WHAT YOU HAVE TO DO – In the entries below, identify every line with the string "Console" and copy it.

DATA UNDER STUDY –
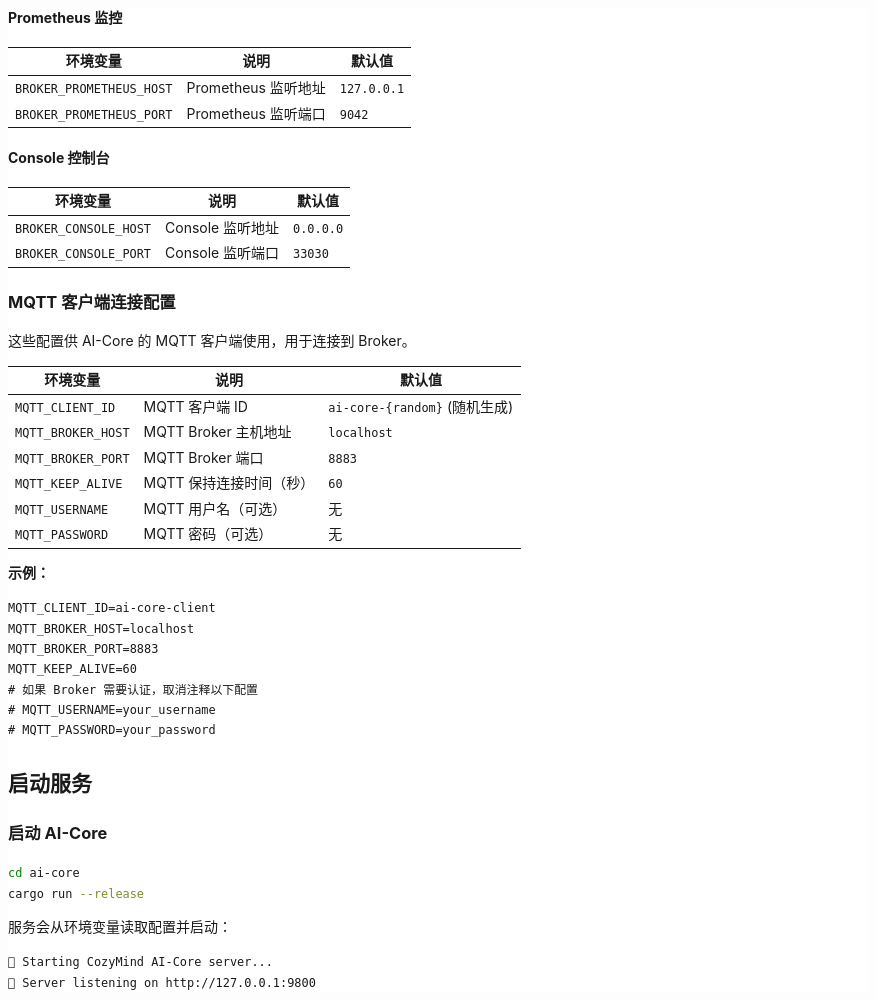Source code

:#### Prometheus 监控
| 环境变量 | 说明 | 默认值 |
|---------|------|--------|
| `BROKER_PROMETHEUS_HOST` | Prometheus 监听地址 | `127.0.0.1` |
| `BROKER_PROMETHEUS_PORT` | Prometheus 监听端口 | `9042` |

#### Console 控制台
| 环境变量 | 说明 | 默认值 |
|---------|------|--------|
| `BROKER_CONSOLE_HOST` | Console 监听地址 | `0.0.0.0` |
| `BROKER_CONSOLE_PORT` | Console 监听端口 | `33030` |

### MQTT 客户端连接配置

这些配置供 AI-Core 的 MQTT 客户端使用，用于连接到 Broker。

| 环境变量 | 说明 | 默认值 |
|---------|------|--------|
| `MQTT_CLIENT_ID` | MQTT 客户端 ID | `ai-core-{random}` (随机生成) |
| `MQTT_BROKER_HOST` | MQTT Broker 主机地址 | `localhost` |
| `MQTT_BROKER_PORT` | MQTT Broker 端口 | `8883` |
| `MQTT_KEEP_ALIVE` | MQTT 保持连接时间（秒） | `60` |
| `MQTT_USERNAME` | MQTT 用户名（可选） | 无 |
| `MQTT_PASSWORD` | MQTT 密码（可选） | 无 |

**示例：**
```env
MQTT_CLIENT_ID=ai-core-client
MQTT_BROKER_HOST=localhost
MQTT_BROKER_PORT=8883
MQTT_KEEP_ALIVE=60
# 如果 Broker 需要认证，取消注释以下配置
# MQTT_USERNAME=your_username
# MQTT_PASSWORD=your_password
```

## 启动服务

### 启动 AI-Core

```bash
cd ai-core
cargo run --release
```

服务会从环境变量读取配置并启动：
```
🚀 Starting CozyMind AI-Core server...
📡 Server listening on http://127.0.0.1:9800
```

SOLUTION TO THIS PROBLEM –
#### Console 控制台
| `BROKER_CONSOLE_HOST` | Console 监听地址 | `0.0.0.0` |
| `BROKER_CONSOLE_PORT` | Console 监听端口 | `33030` |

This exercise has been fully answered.